If $(n,p) = p$, $\mathfrak{gl}_n$ is an indecomposable representation
with 3 composition factors. Thus the endomorphism ring of
$\mathfrak{gl}_n$ is a local ring. It turns out that this endomorphism
ring $\operatorname{End}_H(\mathfrak{gl}_n)$ still has dimension 2,
but it is now isomorphic to the ring $k[t]/\langle t^2 \rangle$. To exhibit a non-0
nilpotent $H$-endomorphism $t$ of $\mathfrak{gl}_n$, take the
following map: to a matrix $X$ in $\mathfrak{gl}_n$, assign the matrix
$t(X) = \operatorname{tr}(X).1$ where 1 denotes the $n\times n$
identity matrix, and $\operatorname{tr}()$ denotes the trace.  Since
$n$ is divisible by $p$, applying $t$ twice gives 0.
The unit group of this local ring is isomorphic to the product of a
$1$ dimensional torus and the additive group of the field; such a
group is not reductive. (Explicitly: the additive subgroup is precisely the set of
all automorphisms $1 + at$ of $\mathfrak{gl}_n$ with $a \in k$.)
More generally, let $H$ be any reductive group, let $V$ be a finite
dimensional $H$-module, and write $G = \operatorname{GL}(V)$. 
Suppose that $V$ is indecomposable, has
composition length 3, and that $\operatorname{soc}(V) \simeq V
/\operatorname{rad}(V)$. Then $\operatorname{End}_H(V) \simeq
k[t] / \langle t^2 \rangle$ 
and $C_G(H) =
\operatorname{End}_H(V)^\times$ is not reductive.
Here are a few more examples of such $H$ and $V$ (I'll write
$T(\mu)$ for the indecomposable tilting module with highest weight
$\mu$).


*

*$H = \operatorname{Sp}(W)$, $V = \bigwedge^2 W$ ("exterior square"), when $p>2$ and
$\dim W \equiv 0 \pmod p$.

*$H = \operatorname{SO}(W)$, $V = \operatorname{Sym}^2 W$ ("symmetric square"), when
$p>2$ and $\dim W \equiv 0 \pmod p$.

*$H = \operatorname{SL}_2$, $V = T(n)$ for $p \le n \le 2p-2$.

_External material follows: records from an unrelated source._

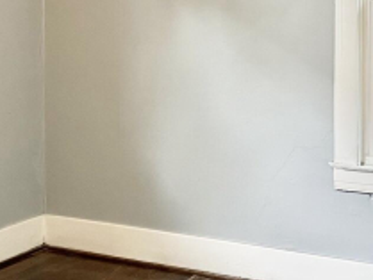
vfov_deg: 17.5
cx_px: 208
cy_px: 29
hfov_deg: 23.5
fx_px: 895
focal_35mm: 83
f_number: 1.5
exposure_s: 1/60
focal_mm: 5.7
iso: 125
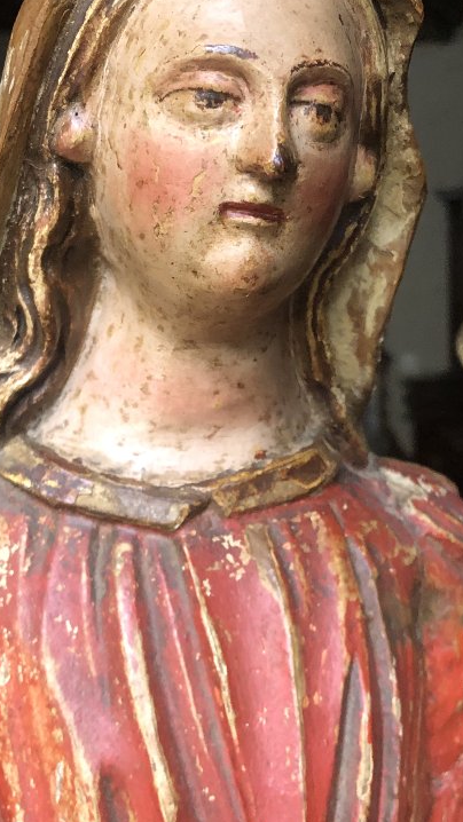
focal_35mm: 51
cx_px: 269
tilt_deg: -3.2
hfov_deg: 23.5
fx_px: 1113
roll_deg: +1.7
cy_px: 387
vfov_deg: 40.6
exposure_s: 1/15
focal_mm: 4
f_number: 1.8
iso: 100
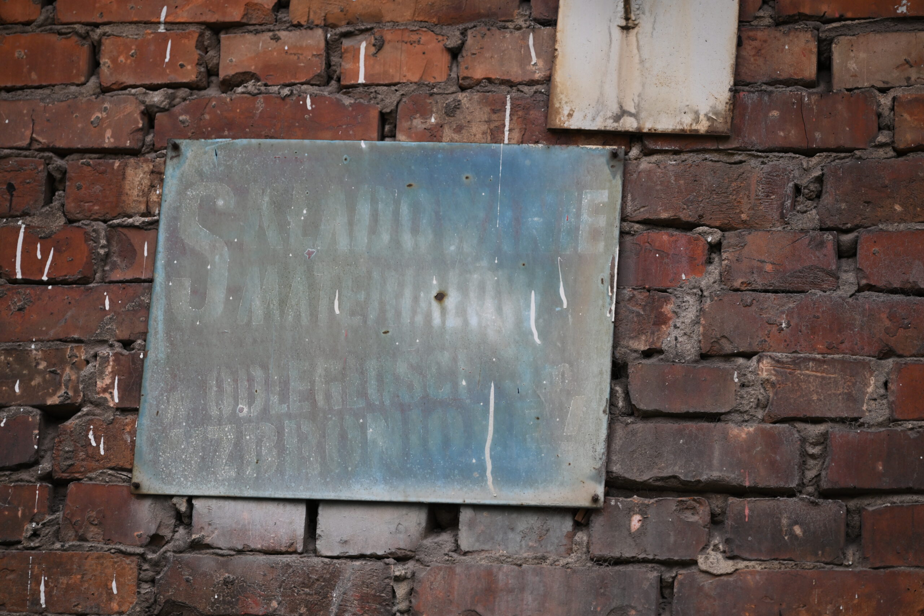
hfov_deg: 17.1
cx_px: 462
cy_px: 308
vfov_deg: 11.4
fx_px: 3080
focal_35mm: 120
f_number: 4
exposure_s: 1/500
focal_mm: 120
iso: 400
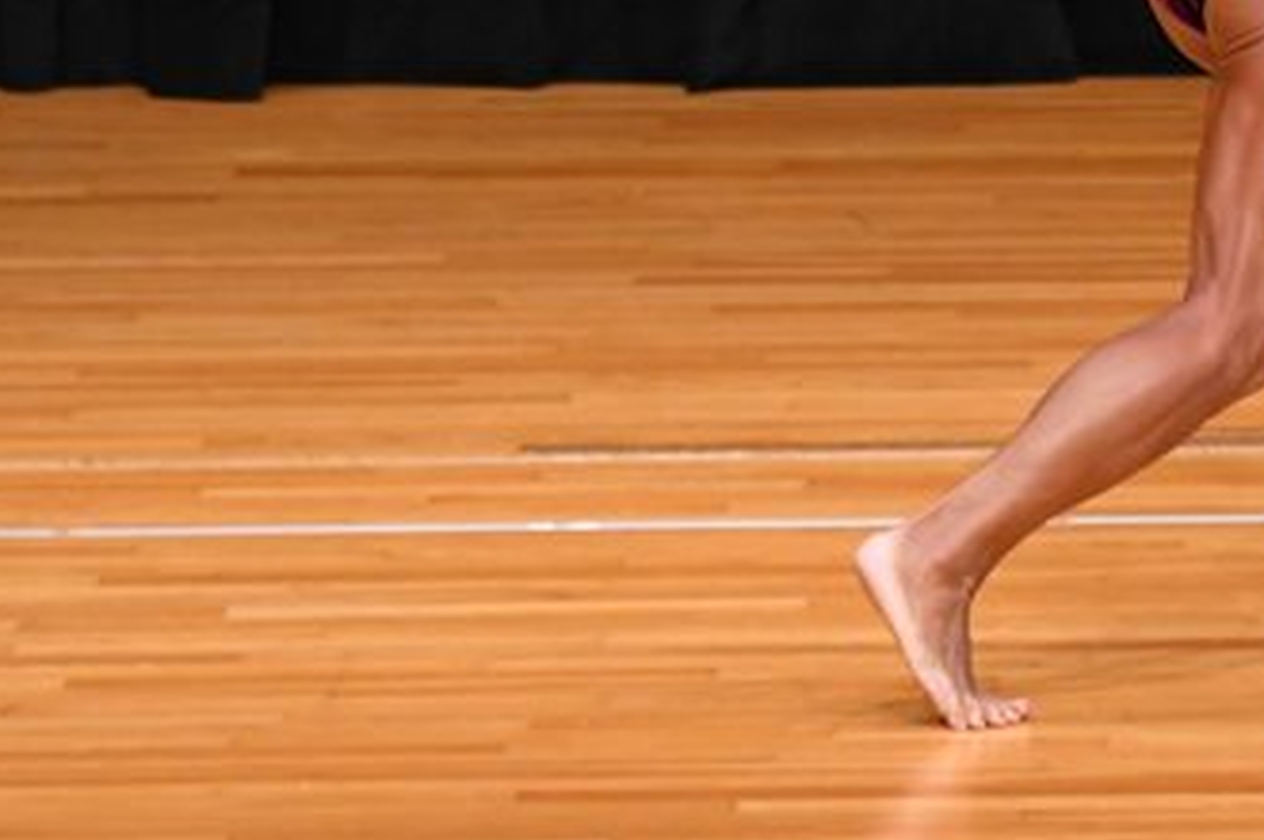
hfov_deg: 3.1
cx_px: 1212
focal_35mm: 667
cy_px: -57
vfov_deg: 2.1
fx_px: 23396
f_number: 5.6
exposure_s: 1/400
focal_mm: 190
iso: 3200
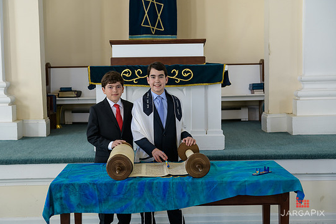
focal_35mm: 56
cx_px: 160
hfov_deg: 35.6
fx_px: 522
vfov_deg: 24.2
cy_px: 109
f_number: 3.2
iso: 400
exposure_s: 1/125
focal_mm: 52
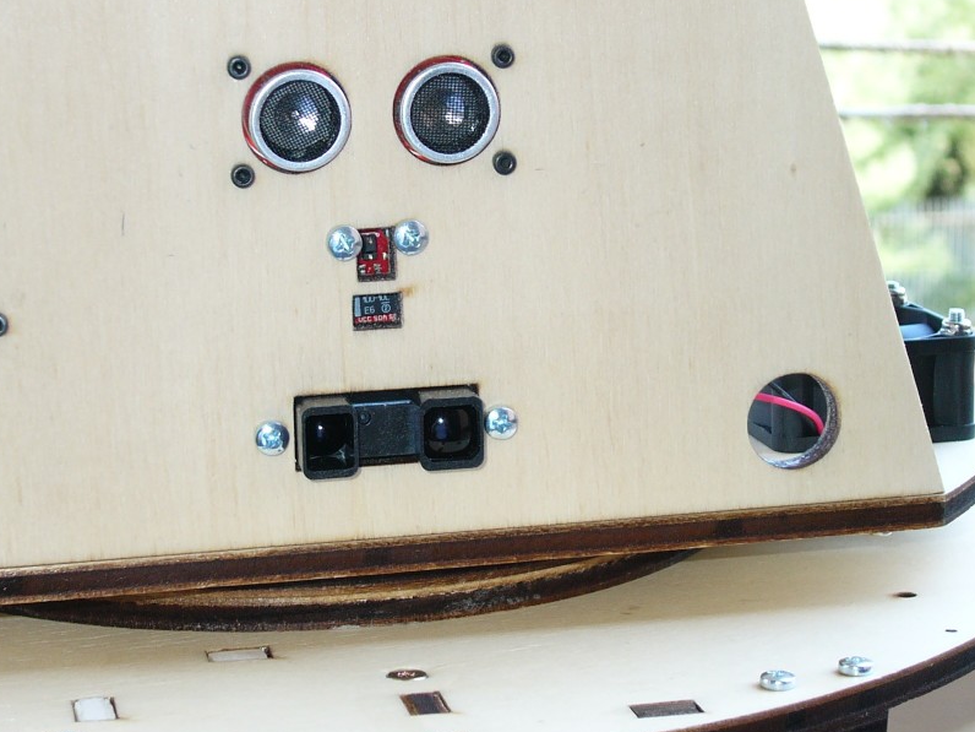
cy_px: 308
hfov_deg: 21.8
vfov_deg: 16.4
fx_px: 2535
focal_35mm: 90
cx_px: 414
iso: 100
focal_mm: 11.6
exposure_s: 1/60
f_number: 4
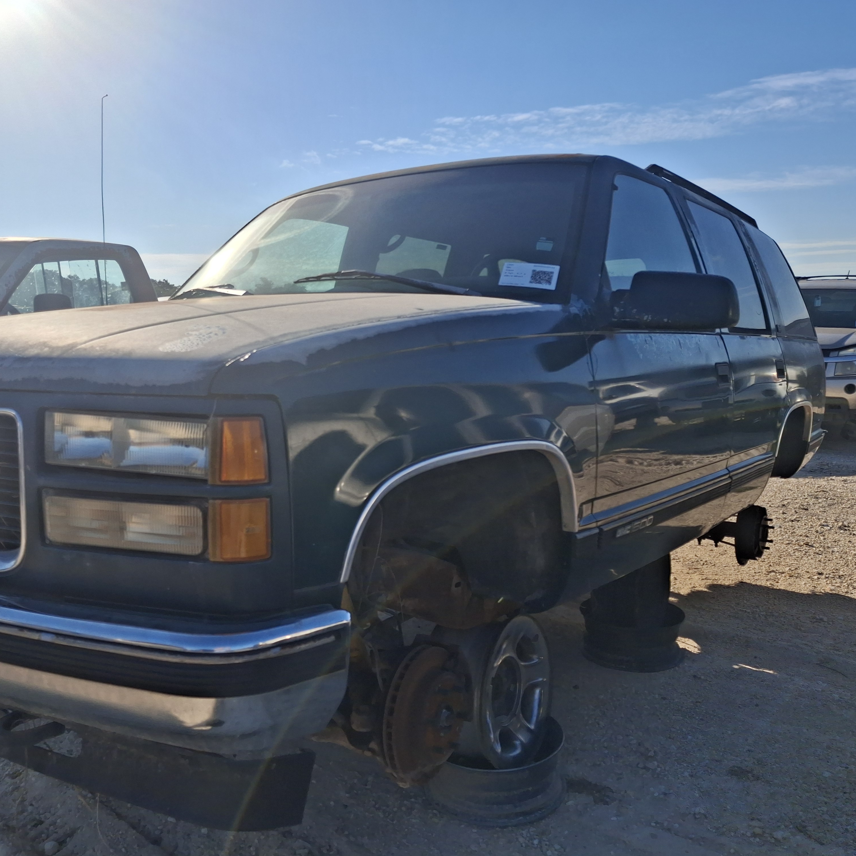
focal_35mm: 30
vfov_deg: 54.0
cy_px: 426
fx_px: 839
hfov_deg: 53.8
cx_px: 364
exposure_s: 1/4525
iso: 32
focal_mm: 4.69
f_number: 1.8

*$H = \operatorname{SL}_{\ell + 1}$, $V = T(\varpi_i +
  \varpi_\ell)$ for $1 \le i < \ell$, when $\ell + 2 - i \equiv 0 \pmod p$,
[This more-or-less interpolates the original example since when $i=1$ and $\ell + 1 \equiv 0 \pmod p$, $T(\varpi_1 +
  \varpi_\ell) \simeq \mathfrak{gl}_{\ell+1}$.]

*$H = \operatorname{SO}_{2\ell}$, $V = T(\varpi_1 +
  \varpi_\ell)$ when  $\ell \equiv 0 \pmod{p}$.